As well as companies like Glaxo, Royal Dutch Shell and National Grid, who pay a high current dividend yield, I also have two or three companies who have a track record of significantly increasing their dividend each year.
One of these is FW Thorpe, who are a family run company that manufacture light fittings mainly for use in commercial applications (e.g fluorescent office light fittings, emergency and fire exit lighting and road lighting).
They have recently announced a final dividend for the year ending in June 2015 which is 15.9% higher than last year’s final dividend, this was possible because of an increase in earnings per share of 13.5% for the year. When added to the interim dividend (which increased by 4.8%) the full year dividend is 12.3% more than 2014 (which was itself an 8.33% increase on 2013).
The current dividend yield doesn’t look too impressive at 1.78% (this is based on the total dividend of 2.65 pence per share and a current share price of £2.05) however my shares were actually bought in 2006 at a price of 58.475 pence per share which means that my yield on cost is a much more impressive 6.24%. In this time the actual dividend per share has increased from 1.325 pence per share in 2007 to 3.65 pence per share in 2015, which means my income is now 2.75 times the amount it was just 8 years ago.
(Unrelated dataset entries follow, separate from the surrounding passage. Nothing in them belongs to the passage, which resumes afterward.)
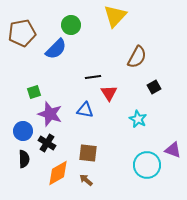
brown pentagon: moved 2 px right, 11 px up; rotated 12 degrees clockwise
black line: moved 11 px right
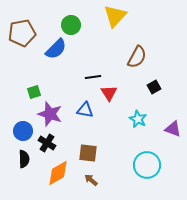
purple triangle: moved 21 px up
brown arrow: moved 5 px right
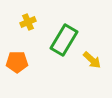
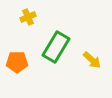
yellow cross: moved 5 px up
green rectangle: moved 8 px left, 7 px down
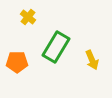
yellow cross: rotated 28 degrees counterclockwise
yellow arrow: rotated 24 degrees clockwise
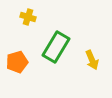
yellow cross: rotated 21 degrees counterclockwise
orange pentagon: rotated 15 degrees counterclockwise
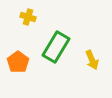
orange pentagon: moved 1 px right; rotated 20 degrees counterclockwise
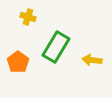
yellow arrow: rotated 120 degrees clockwise
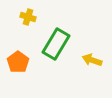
green rectangle: moved 3 px up
yellow arrow: rotated 12 degrees clockwise
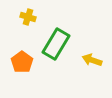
orange pentagon: moved 4 px right
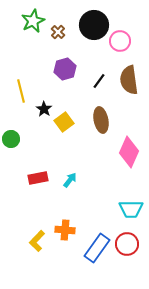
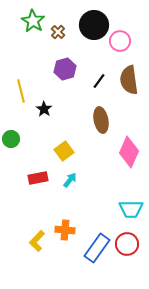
green star: rotated 15 degrees counterclockwise
yellow square: moved 29 px down
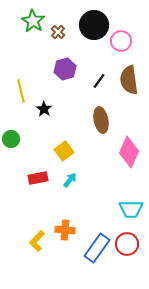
pink circle: moved 1 px right
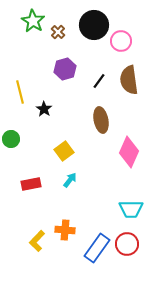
yellow line: moved 1 px left, 1 px down
red rectangle: moved 7 px left, 6 px down
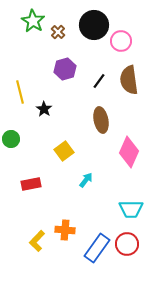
cyan arrow: moved 16 px right
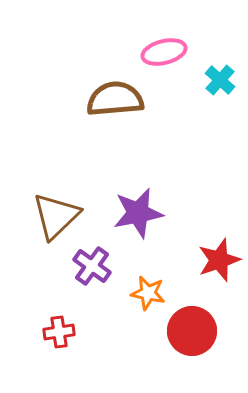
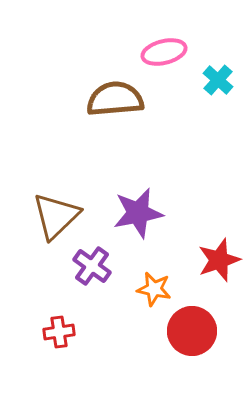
cyan cross: moved 2 px left
orange star: moved 6 px right, 4 px up
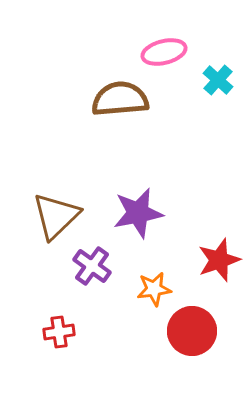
brown semicircle: moved 5 px right
orange star: rotated 20 degrees counterclockwise
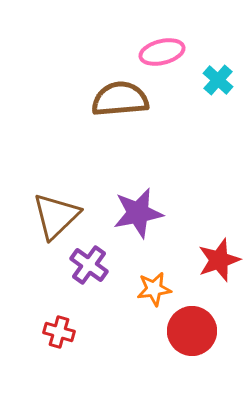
pink ellipse: moved 2 px left
purple cross: moved 3 px left, 1 px up
red cross: rotated 24 degrees clockwise
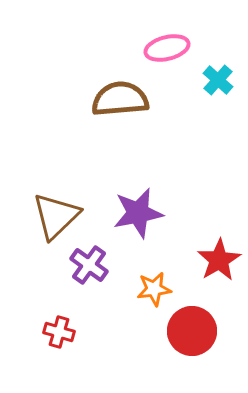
pink ellipse: moved 5 px right, 4 px up
red star: rotated 12 degrees counterclockwise
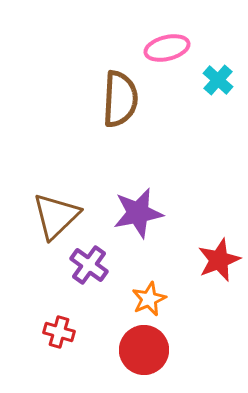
brown semicircle: rotated 98 degrees clockwise
red star: rotated 9 degrees clockwise
orange star: moved 5 px left, 10 px down; rotated 16 degrees counterclockwise
red circle: moved 48 px left, 19 px down
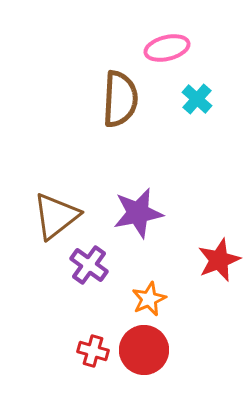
cyan cross: moved 21 px left, 19 px down
brown triangle: rotated 6 degrees clockwise
red cross: moved 34 px right, 19 px down
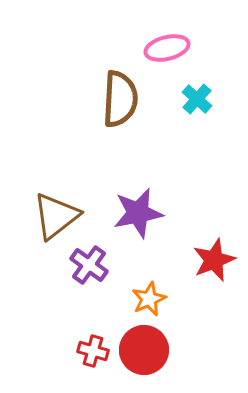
red star: moved 5 px left
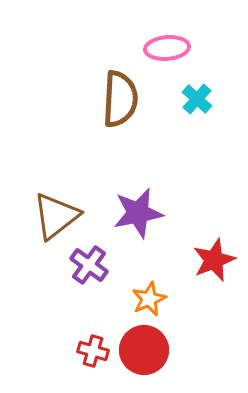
pink ellipse: rotated 9 degrees clockwise
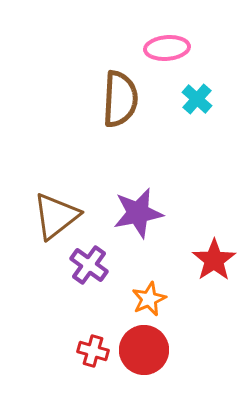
red star: rotated 12 degrees counterclockwise
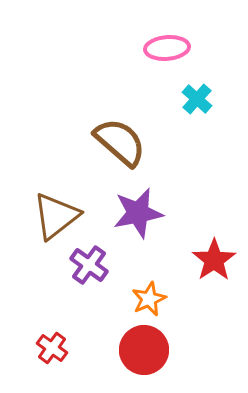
brown semicircle: moved 43 px down; rotated 52 degrees counterclockwise
red cross: moved 41 px left, 3 px up; rotated 20 degrees clockwise
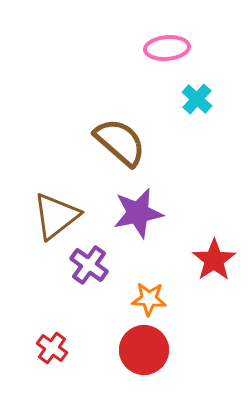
orange star: rotated 28 degrees clockwise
If this growth is repeated over the next 8 years I will be receiving just over 10 pence per share which would be a dividend on cost of just over 17%.
This performance illustrates how a company increasing its earnings and dividend per share by around 10% per year can soon turn a low percentage pay out into a high percentage pay out.
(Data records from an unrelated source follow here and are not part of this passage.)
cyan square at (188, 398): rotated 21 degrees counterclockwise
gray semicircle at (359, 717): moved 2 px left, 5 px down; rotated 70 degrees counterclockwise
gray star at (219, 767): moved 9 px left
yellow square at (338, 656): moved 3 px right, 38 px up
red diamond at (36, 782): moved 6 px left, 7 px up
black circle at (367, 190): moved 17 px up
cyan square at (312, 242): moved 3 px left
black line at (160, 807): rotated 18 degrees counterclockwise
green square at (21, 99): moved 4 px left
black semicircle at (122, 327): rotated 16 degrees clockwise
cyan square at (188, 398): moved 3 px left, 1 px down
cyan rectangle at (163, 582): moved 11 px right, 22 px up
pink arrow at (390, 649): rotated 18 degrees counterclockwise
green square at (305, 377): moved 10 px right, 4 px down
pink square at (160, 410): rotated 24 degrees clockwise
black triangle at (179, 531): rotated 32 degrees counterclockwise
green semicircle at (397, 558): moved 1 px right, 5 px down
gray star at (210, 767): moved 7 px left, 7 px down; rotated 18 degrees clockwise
If I can build up a portfolio of shares which contain a mixture of companies who pay a lower current dividend yield that increases quickly and companies who pay a high current dividend yield (but don’t increase it by much more than inflation each year) I should be in the fantastic position of receiving a decent income when I start to take it (as compared to re-investing it as I do at present), but which will also grow by more than inflation thereby increasing my standard of living each year.